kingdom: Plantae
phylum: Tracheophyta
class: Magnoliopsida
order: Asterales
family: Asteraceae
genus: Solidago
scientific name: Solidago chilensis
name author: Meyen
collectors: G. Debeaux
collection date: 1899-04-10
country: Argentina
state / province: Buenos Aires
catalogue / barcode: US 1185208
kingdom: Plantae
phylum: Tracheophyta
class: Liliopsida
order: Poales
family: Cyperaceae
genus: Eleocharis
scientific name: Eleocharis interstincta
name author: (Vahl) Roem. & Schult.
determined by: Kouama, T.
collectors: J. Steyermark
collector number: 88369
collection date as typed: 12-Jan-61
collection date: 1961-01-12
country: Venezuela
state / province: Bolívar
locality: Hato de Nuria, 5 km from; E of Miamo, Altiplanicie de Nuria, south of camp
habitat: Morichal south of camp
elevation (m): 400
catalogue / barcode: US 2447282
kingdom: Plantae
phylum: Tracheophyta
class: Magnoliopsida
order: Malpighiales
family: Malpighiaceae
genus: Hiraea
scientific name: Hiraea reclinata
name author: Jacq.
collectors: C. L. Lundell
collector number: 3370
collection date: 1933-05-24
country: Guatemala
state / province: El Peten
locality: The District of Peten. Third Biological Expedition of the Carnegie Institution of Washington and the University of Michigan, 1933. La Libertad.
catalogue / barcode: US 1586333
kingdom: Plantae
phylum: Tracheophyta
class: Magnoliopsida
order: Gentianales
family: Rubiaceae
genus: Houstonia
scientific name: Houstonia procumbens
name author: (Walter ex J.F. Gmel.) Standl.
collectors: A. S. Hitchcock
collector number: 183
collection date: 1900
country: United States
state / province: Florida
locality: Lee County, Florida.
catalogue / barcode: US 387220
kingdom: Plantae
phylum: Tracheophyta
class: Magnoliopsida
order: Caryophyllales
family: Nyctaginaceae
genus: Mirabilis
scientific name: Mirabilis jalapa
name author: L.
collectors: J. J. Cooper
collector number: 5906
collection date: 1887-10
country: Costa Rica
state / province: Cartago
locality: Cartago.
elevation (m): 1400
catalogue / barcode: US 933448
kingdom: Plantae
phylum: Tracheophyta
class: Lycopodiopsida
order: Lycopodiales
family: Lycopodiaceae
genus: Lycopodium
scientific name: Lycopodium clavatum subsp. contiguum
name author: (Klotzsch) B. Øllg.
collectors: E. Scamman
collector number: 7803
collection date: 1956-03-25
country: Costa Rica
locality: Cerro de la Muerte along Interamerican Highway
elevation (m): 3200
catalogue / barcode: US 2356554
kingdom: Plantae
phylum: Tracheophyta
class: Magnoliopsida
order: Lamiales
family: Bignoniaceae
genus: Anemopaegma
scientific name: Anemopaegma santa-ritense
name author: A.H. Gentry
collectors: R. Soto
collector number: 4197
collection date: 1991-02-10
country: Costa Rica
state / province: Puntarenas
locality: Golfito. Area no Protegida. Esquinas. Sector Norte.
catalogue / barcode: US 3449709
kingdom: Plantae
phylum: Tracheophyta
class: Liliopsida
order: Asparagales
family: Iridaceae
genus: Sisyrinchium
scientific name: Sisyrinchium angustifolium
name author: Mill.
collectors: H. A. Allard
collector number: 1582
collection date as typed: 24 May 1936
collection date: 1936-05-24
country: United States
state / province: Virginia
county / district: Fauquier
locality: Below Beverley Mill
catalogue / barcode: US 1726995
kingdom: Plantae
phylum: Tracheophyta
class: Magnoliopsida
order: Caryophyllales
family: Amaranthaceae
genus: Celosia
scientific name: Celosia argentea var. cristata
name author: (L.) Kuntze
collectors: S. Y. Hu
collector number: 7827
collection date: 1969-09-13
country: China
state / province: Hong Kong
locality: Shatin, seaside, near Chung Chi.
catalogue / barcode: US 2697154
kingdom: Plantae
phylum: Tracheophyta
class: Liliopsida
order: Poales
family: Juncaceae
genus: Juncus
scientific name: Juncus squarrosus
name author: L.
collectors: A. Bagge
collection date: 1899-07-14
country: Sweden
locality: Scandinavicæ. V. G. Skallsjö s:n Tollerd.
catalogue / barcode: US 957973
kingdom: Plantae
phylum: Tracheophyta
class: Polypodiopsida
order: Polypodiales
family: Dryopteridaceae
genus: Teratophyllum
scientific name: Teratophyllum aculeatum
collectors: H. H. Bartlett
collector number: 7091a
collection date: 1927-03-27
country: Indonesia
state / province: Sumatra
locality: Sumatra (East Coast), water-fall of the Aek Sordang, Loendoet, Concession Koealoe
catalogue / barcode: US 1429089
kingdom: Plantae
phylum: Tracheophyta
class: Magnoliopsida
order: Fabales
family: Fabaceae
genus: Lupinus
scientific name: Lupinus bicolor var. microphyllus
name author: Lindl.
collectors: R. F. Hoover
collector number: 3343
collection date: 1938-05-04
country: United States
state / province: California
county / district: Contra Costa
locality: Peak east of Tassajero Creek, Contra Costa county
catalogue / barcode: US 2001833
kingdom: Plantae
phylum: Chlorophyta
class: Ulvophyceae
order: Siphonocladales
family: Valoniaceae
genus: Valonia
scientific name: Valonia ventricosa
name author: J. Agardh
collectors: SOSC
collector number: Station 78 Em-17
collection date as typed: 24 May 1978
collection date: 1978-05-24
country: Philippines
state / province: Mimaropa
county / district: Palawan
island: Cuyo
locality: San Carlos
____
Task brief - Retype all of the records above line for line, keeping every field name and value unchanged.

Written answer -
kingdom: Plantae
phylum: Tracheophyta
class: Magnoliopsida
order: Asterales
family: Asteraceae
genus: Solidago
scientific name: Solidago chilensis
name author: Meyen
collectors: G. Debeaux
collection date: 1899-04-10
country: Argentina
state / province: Buenos Aires
catalogue / barcode: US 1185208
kingdom: Plantae
phylum: Tracheophyta
class: Liliopsida
order: Poales
family: Cyperaceae
genus: Eleocharis
scientific name: Eleocharis interstincta
name author: (Vahl) Roem. & Schult.
determined by: Kouama, T.
collectors: J. Steyermark
collector number: 88369
collection date as typed: 12-Jan-61
collection date: 1961-01-12
country: Venezuela
state / province: Bolívar
locality: Hato de Nuria, 5 km from; E of Miamo, Altiplanicie de Nuria, south of camp
habitat: Morichal south of camp
elevation (m): 400
catalogue / barcode: US 2447282
kingdom: Plantae
phylum: Tracheophyta
class: Magnoliopsida
order: Malpighiales
family: Malpighiaceae
genus: Hiraea
scientific name: Hiraea reclinata
name author: Jacq.
collectors: C. L. Lundell
collector number: 3370
collection date: 1933-05-24
country: Guatemala
state / province: El Peten
locality: The District of Peten. Third Biological Expedition of the Carnegie Institution of Washington and the University of Michigan, 1933. La Libertad.
catalogue / barcode: US 1586333
kingdom: Plantae
phylum: Tracheophyta
class: Magnoliopsida
order: Gentianales
family: Rubiaceae
genus: Houstonia
scientific name: Houstonia procumbens
name author: (Walter ex J.F. Gmel.) Standl.
collectors: A. S. Hitchcock
collector number: 183
collection date: 1900
country: United States
state / province: Florida
locality: Lee County, Florida.
catalogue / barcode: US 387220
kingdom: Plantae
phylum: Tracheophyta
class: Magnoliopsida
order: Caryophyllales
family: Nyctaginaceae
genus: Mirabilis
scientific name: Mirabilis jalapa
name author: L.
collectors: J. J. Cooper
collector number: 5906
collection date: 1887-10
country: Costa Rica
state / province: Cartago
locality: Cartago.
elevation (m): 1400
catalogue / barcode: US 933448
kingdom: Plantae
phylum: Tracheophyta
class: Lycopodiopsida
order: Lycopodiales
family: Lycopodiaceae
genus: Lycopodium
scientific name: Lycopodium clavatum subsp. contiguum
name author: (Klotzsch) B. Øllg.
collectors: E. Scamman
collector number: 7803
collection date: 1956-03-25
country: Costa Rica
locality: Cerro de la Muerte along Interamerican Highway
elevation (m): 3200
catalogue / barcode: US 2356554
kingdom: Plantae
phylum: Tracheophyta
class: Magnoliopsida
order: Lamiales
family: Bignoniaceae
genus: Anemopaegma
scientific name: Anemopaegma santa-ritense
name author: A.H. Gentry
collectors: R. Soto
collector number: 4197
collection date: 1991-02-10
country: Costa Rica
state / province: Puntarenas
locality: Golfito. Area no Protegida. Esquinas. Sector Norte.
catalogue / barcode: US 3449709
kingdom: Plantae
phylum: Tracheophyta
class: Liliopsida
order: Asparagales
family: Iridaceae
genus: Sisyrinchium
scientific name: Sisyrinchium angustifolium
name author: Mill.
collectors: H. A. Allard
collector number: 1582
collection date as typed: 24 May 1936
collection date: 1936-05-24
country: United States
state / province: Virginia
county / district: Fauquier
locality: Below Beverley Mill
catalogue / barcode: US 1726995
kingdom: Plantae
phylum: Tracheophyta
class: Magnoliopsida
order: Caryophyllales
family: Amaranthaceae
genus: Celosia
scientific name: Celosia argentea var. cristata
name author: (L.) Kuntze
collectors: S. Y. Hu
collector number: 7827
collection date: 1969-09-13
country: China
state / province: Hong Kong
locality: Shatin, seaside, near Chung Chi.
catalogue / barcode: US 2697154
kingdom: Plantae
phylum: Tracheophyta
class: Liliopsida
order: Poales
family: Juncaceae
genus: Juncus
scientific name: Juncus squarrosus
name author: L.
collectors: A. Bagge
collection date: 1899-07-14
country: Sweden
locality: Scandinavicæ. V. G. Skallsjö s:n Tollerd.
catalogue / barcode: US 957973
kingdom: Plantae
phylum: Tracheophyta
class: Polypodiopsida
order: Polypodiales
family: Dryopteridaceae
genus: Teratophyllum
scientific name: Teratophyllum aculeatum
collectors: H. H. Bartlett
collector number: 7091a
collection date: 1927-03-27
country: Indonesia
state / province: Sumatra
locality: Sumatra (East Coast), water-fall of the Aek Sordang, Loendoet, Concession Koealoe
catalogue / barcode: US 1429089
kingdom: Plantae
phylum: Tracheophyta
class: Magnoliopsida
order: Fabales
family: Fabaceae
genus: Lupinus
scientific name: Lupinus bicolor var. microphyllus
name author: Lindl.
collectors: R. F. Hoover
collector number: 3343
collection date: 1938-05-04
country: United States
state / province: California
county / district: Contra Costa
locality: Peak east of Tassajero Creek, Contra Costa county
catalogue / barcode: US 2001833
kingdom: Plantae
phylum: Chlorophyta
class: Ulvophyceae
order: Siphonocladales
family: Valoniaceae
genus: Valonia
scientific name: Valonia ventricosa
name author: J. Agardh
collectors: SOSC
collector number: Station 78 Em-17
collection date as typed: 24 May 1978
collection date: 1978-05-24
country: Philippines
state / province: Mimaropa
county / district: Palawan
island: Cuyo
locality: San Carlos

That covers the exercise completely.